Supplied text:
⟨

Trump recently learned that health care is complicated. Welcome to the Middle East.

7 thoughts on “Foreign Policy: Trump’s Middle East Policy lacks the Finesse of a Nixon-Kissinger

  1. ‘Trump recently learned that health care is complicated. Welcome to the Middle East.’ Tell us all about the article.

  2. Donald Trump is a seven year old boy in a seventy year old man’s body.This man is simply ignorant,stupid and a dumb ass.The US has a presence of an air force and military base of ten thousand men.Yet,he sided with the Saudis and belittled the Qatar government.

    And a more stupider ass kisser,Republican house speaker Paul Ryan.Paul Ryan said that Donald Trump did not know about the laws concerning obstruction of justice.And if a Democrat was the POTUS,the republicans would not impeach.Because of ignorance of the law.So,Donald Trump should not be impeach if found guilty.All because of being ignorant,was Ryan’s excuse?What if Donald Trump did the grab them by the p*ssies on Ryan’s female staffers,daughters or nieces.Will Donald Trump be innocent because his lawyers plead ignorance?Paul Ryan?Yes,of course.

⟩

Extracted entries:
⟨

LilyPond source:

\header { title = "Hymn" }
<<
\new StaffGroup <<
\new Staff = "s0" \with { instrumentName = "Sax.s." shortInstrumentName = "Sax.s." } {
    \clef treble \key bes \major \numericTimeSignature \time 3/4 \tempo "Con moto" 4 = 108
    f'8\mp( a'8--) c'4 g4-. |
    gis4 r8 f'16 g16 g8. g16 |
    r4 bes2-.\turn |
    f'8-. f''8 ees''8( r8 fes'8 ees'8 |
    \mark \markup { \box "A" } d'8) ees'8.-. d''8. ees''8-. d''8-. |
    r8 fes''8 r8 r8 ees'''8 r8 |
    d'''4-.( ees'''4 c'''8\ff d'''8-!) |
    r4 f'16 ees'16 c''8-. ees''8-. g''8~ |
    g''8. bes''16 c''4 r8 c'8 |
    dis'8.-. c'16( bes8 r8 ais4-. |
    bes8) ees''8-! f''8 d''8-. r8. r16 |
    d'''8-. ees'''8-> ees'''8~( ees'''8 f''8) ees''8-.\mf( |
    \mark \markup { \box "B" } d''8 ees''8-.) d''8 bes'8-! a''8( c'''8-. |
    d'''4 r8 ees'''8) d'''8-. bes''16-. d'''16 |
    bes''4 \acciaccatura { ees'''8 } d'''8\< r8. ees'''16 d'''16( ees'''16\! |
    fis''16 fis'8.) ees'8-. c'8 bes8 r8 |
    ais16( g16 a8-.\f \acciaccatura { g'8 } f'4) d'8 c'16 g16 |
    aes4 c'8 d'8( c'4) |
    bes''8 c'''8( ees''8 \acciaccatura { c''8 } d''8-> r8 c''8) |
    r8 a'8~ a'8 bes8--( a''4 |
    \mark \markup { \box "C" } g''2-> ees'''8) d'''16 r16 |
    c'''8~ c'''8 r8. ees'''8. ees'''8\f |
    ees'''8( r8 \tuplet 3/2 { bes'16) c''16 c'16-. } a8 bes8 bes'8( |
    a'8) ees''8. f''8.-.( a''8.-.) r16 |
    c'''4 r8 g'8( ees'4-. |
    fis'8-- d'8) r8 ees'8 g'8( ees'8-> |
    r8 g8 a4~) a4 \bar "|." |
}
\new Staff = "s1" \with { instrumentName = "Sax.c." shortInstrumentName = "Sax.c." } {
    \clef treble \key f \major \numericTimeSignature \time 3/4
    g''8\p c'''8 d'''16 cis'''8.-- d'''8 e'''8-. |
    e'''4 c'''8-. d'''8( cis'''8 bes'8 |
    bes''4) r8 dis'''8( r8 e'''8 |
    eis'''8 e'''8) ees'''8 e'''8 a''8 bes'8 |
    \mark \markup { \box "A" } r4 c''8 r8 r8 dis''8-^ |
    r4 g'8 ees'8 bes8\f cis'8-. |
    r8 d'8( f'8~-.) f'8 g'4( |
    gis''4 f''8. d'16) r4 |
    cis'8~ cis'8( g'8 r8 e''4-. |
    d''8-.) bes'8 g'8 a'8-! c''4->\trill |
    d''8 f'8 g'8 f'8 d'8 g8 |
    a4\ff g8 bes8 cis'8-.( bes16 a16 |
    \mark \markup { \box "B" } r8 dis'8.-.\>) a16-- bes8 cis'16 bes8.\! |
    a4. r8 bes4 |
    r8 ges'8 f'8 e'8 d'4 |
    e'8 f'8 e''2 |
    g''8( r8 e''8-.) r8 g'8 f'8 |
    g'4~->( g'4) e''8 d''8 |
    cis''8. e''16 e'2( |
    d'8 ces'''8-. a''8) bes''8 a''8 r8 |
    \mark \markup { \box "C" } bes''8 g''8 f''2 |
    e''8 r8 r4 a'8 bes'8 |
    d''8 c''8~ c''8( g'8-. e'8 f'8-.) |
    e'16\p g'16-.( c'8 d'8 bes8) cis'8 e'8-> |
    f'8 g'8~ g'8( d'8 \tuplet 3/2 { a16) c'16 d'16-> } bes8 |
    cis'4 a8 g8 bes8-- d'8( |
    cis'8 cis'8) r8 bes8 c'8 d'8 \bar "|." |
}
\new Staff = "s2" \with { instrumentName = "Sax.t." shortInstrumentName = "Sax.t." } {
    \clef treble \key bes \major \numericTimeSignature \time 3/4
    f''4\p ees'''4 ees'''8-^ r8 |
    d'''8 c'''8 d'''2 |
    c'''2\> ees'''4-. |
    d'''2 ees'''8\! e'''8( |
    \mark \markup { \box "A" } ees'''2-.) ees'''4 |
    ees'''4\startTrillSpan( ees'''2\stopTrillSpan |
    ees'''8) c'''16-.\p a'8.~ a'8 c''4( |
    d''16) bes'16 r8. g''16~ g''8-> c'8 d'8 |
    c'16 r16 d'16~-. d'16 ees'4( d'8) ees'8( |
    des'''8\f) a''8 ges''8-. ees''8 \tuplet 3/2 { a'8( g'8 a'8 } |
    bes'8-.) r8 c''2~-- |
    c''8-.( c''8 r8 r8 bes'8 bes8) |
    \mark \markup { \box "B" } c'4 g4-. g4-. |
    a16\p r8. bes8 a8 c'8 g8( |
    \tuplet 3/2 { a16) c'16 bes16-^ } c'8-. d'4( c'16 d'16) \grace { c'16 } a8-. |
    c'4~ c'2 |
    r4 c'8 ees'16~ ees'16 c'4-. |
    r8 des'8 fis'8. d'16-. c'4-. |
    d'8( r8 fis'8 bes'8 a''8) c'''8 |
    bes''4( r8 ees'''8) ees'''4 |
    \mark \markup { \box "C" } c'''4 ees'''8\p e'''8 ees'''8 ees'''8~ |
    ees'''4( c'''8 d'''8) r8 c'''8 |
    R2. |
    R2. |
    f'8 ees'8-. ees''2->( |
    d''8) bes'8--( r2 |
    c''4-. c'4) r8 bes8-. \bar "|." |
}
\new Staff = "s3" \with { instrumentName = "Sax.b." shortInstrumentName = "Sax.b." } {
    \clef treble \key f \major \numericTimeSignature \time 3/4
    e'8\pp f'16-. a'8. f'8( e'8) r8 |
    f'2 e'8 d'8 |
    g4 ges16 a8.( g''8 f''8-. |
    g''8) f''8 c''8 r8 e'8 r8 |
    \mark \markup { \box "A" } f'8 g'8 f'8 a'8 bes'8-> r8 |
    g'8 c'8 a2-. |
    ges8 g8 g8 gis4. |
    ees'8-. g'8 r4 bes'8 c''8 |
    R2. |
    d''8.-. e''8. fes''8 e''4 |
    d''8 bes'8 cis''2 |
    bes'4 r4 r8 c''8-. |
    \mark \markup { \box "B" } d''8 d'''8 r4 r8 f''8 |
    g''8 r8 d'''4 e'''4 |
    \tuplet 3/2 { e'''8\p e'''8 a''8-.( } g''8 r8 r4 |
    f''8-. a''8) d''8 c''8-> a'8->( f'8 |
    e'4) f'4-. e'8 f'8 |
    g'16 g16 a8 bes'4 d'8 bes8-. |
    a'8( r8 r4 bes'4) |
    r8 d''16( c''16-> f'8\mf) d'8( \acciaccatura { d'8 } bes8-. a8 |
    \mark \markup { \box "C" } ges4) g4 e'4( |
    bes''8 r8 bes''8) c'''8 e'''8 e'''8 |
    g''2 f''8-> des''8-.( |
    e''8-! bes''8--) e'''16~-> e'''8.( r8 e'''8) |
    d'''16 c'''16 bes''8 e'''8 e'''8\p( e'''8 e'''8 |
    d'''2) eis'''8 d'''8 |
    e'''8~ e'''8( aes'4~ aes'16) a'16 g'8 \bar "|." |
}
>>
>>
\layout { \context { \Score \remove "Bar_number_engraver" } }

⟩

Task description: In the comments on Trump's Middle East policy, what reason does the second commenter attribute to Paul Ryan for not impeaching Trump if he is found guilty? Answer in one to three sentences.

Answer box: The commenter says Ryan's excuse is ignorance of the law: Ryan said Trump did not know about the laws concerning obstruction of justice. On that basis, Republicans would not impeach even a Democratic president, so Trump should not be impeached if found guilty.